WHAT YOU ARE ASKED TO DO
Only the lines below, from the one with "- My channel" through the one with "the Json URL", are to be written out, exactly.

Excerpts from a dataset
· · ·

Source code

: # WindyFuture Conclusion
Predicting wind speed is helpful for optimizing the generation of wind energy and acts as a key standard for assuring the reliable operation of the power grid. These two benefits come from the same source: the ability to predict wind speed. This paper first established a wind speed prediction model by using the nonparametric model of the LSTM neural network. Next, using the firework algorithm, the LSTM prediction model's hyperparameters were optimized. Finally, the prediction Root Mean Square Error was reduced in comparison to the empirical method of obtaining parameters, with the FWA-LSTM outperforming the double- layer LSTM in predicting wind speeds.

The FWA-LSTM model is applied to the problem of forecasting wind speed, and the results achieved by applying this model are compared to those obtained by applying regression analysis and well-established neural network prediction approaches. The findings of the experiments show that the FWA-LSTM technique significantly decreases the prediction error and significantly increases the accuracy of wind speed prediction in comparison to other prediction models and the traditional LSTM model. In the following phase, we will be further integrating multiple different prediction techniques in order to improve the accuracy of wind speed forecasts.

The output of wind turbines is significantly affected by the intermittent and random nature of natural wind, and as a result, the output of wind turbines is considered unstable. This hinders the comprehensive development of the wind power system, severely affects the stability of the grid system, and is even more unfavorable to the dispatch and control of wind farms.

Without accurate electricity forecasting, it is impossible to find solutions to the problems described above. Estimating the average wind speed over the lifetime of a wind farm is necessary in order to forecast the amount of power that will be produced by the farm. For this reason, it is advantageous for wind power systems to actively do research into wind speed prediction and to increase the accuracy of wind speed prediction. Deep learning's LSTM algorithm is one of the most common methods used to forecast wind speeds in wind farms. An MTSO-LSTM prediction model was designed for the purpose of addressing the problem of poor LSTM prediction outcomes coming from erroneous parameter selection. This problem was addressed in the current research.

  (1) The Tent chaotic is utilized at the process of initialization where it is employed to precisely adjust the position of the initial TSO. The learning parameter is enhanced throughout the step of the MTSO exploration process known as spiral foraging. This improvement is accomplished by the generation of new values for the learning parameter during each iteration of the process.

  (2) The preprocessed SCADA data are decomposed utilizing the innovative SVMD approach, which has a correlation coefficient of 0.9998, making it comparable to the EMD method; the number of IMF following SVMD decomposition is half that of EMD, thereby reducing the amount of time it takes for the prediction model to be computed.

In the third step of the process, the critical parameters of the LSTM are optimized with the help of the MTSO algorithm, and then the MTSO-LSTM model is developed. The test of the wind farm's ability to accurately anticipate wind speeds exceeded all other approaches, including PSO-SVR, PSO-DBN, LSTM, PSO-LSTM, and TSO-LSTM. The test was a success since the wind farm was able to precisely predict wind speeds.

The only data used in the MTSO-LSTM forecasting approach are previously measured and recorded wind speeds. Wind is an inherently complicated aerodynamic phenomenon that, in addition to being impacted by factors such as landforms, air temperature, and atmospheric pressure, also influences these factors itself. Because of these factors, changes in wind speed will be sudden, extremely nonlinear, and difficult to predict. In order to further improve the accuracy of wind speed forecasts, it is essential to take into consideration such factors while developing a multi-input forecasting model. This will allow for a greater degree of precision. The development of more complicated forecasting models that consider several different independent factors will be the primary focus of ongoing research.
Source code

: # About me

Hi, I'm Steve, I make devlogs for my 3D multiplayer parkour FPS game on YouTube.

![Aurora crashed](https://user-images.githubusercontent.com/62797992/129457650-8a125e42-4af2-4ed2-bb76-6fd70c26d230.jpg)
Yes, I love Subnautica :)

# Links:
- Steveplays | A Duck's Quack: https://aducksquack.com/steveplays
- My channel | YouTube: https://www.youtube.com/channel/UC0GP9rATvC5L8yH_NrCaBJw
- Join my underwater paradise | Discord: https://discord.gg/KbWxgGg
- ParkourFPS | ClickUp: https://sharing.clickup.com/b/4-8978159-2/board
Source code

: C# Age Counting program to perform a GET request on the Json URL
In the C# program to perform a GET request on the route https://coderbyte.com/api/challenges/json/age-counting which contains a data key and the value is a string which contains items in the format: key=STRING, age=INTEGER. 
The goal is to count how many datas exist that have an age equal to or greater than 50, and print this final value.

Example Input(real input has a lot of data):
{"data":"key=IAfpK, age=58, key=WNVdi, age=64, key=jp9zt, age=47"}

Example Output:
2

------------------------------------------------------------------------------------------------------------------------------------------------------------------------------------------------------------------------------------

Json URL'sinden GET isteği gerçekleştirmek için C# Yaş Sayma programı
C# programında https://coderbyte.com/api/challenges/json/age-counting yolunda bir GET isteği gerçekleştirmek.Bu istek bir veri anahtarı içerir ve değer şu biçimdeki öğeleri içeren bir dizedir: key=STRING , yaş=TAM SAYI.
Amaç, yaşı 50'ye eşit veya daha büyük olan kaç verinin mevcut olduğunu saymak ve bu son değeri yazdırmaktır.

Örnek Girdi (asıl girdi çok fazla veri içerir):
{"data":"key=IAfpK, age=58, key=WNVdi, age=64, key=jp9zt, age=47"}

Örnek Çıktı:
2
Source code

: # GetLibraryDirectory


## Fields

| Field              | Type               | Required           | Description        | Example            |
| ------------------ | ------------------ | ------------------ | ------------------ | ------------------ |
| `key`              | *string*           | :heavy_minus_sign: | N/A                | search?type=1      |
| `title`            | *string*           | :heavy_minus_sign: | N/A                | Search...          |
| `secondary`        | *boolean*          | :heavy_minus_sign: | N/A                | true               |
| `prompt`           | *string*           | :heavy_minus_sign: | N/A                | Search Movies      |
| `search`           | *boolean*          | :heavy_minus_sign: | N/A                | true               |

· · ·

ANSWER FOR THIS EXERCISE
- My channel | YouTube: https://www.youtube.com/channel/UC0GP9rATvC5L8yH_NrCaBJw
- Join my underwater paradise | Discord: https://discord.gg/KbWxgGg
- ParkourFPS | ClickUp: https://sharing.clickup.com/b/4-8978159-2/board
Source code

: C# Age Counting program to perform a GET request on the Json URL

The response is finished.